▶ Work to be completed
Transcribe every entry exactly, leaving out any pictures.

····················

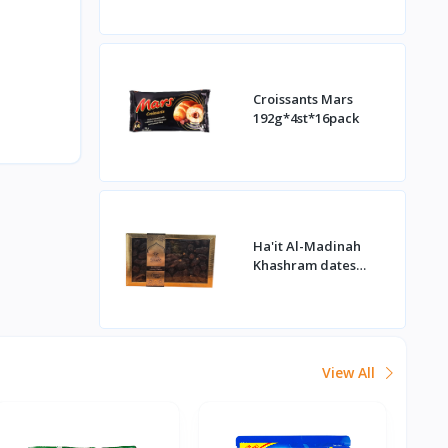
Croissants Mars
192g*4st*16pack
Ha'it Al-Madinah
Khashram dates
1kg*16st
View All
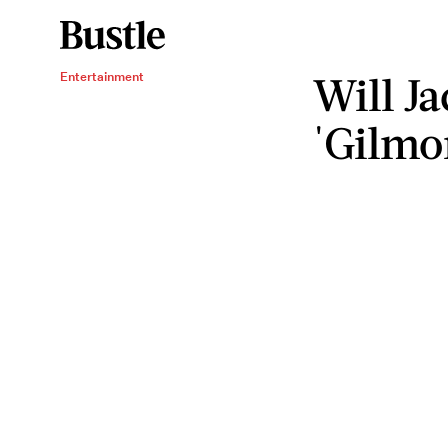
Will J
Entertainment
'Gilmor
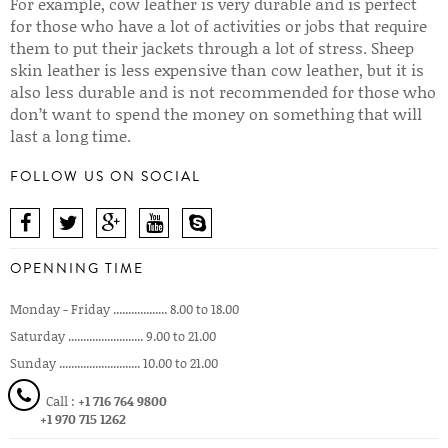
For example, cow leather is very durable and is perfect
for those who have a lot of activities or jobs that require
them to put their jackets through a lot of stress. Sheep
skin leather is less expensive than cow leather, but it is
also less durable and is not recommended for those who
don’t want to spend the money on something that will
last a long time.
FOLLOW US ON SOCIAL
OPENNING TIME
Monday - Friday .................. 8.00 to 18.00
Saturday ......................... 9.00 to 21.00
Sunday ........................... 10.00 to 21.00
Call :
+1 716 764 9800
+1 970 715 1262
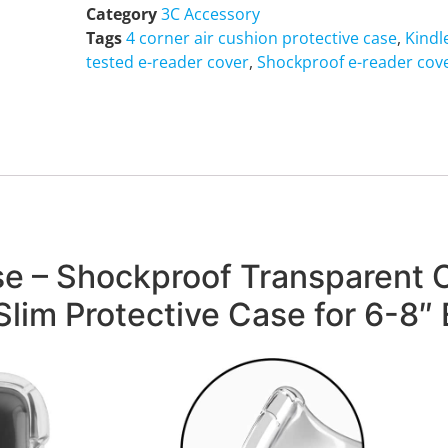
Category
3C Accessory
Tags
4 corner air cushion protective case
,
Kindl
tested e-reader cover
,
Shockproof e-reader cov
 – Shockproof Transparent C
Slim Protective Case for 6-8″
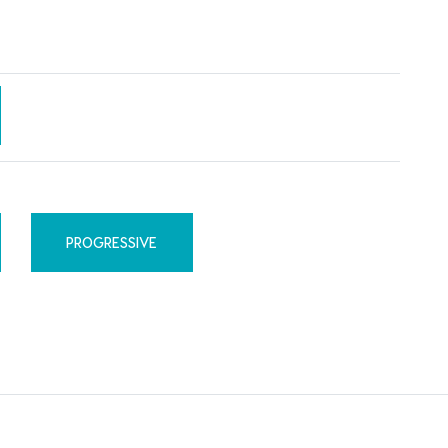
PROGRESSIVE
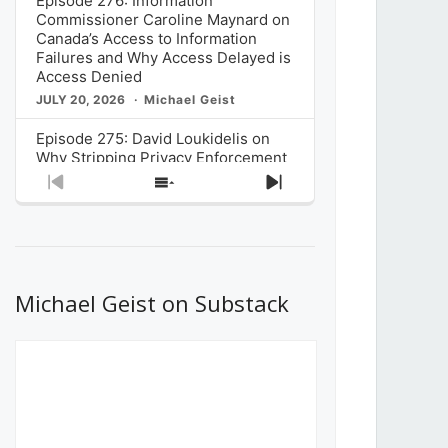
Episode 276: Information
Commissioner Caroline Maynard on
Canada’s Access to Information
Failures and Why Access Delayed is
Access Denied
JULY 20, 2026
Michael Geist
Episode 275: David Loukidelis on
Why Stripping Privacy Enforcement
from Canada’s Privacy
Previous
Show
Next
Commissioner in Bill C-36 is
Episode
Episodes
Episode
Unnecessarily Risky Policy
List
JULY 6, 2026
Michael Geist
Episode 274: Mark Musselman on
What Stakeholders Really Think
Michael Geist on Substack
About the Government’s Reversal of
the CRTC Online Streaming Act
Decision
JUNE 29, 2026
Michael Geist
Episode 273: Rebroadcast of the
Globe and Mail’s The Decibel on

····················

▶ Answer below
Croissants Mars
192g*4st*16pack
Ha'it Al-Madinah
Khashram dates
1kg*16st
View All
Will J
Entertainment
'Gilmor
For example, cow leather is very durable and is perfect
for those who have a lot of activities or jobs that require
them to put their jackets through a lot of stress. Sheep
skin leather is less expensive than cow leather, but it is
also less durable and is not recommended for those who
don’t want to spend the money on something that will
last a long time.
FOLLOW US ON SOCIAL
OPENNING TIME
Monday - Friday .................. 8.00 to 18.00
Saturday ......................... 9.00 to 21.00
Sunday ........................... 10.00 to 21.00
Call :
+1 716 764 9800
+1 970 715 1262
Category
3C Accessory
Tags
4 corner air cushion protective case
,
Kindl
tested e-reader cover
,
Shockproof e-reader cov
 – Shockproof Transparent C
Slim Protective Case for 6-8″
PROGRESSIVE
Episode 276: Information
Commissioner Caroline Maynard on
Canada’s Access to Information
Failures and Why Access Delayed is
Access Denied
JULY 20, 2026
Michael Geist
Episode 275: David Loukidelis on
Why Stripping Privacy Enforcement
from Canada’s Privacy
Previous
Show
Next
Commissioner in Bill C-36 is
Episode
Episodes
Episode
Unnecessarily Risky Policy
List
JULY 6, 2026
Michael Geist
Episode 274: Mark Musselman on
What Stakeholders Really Think
Michael Geist on Substack
About the Government’s Reversal of
the CRTC Online Streaming Act
Decision
JUNE 29, 2026
Michael Geist
Episode 273: Rebroadcast of the
Globe and Mail’s The Decibel on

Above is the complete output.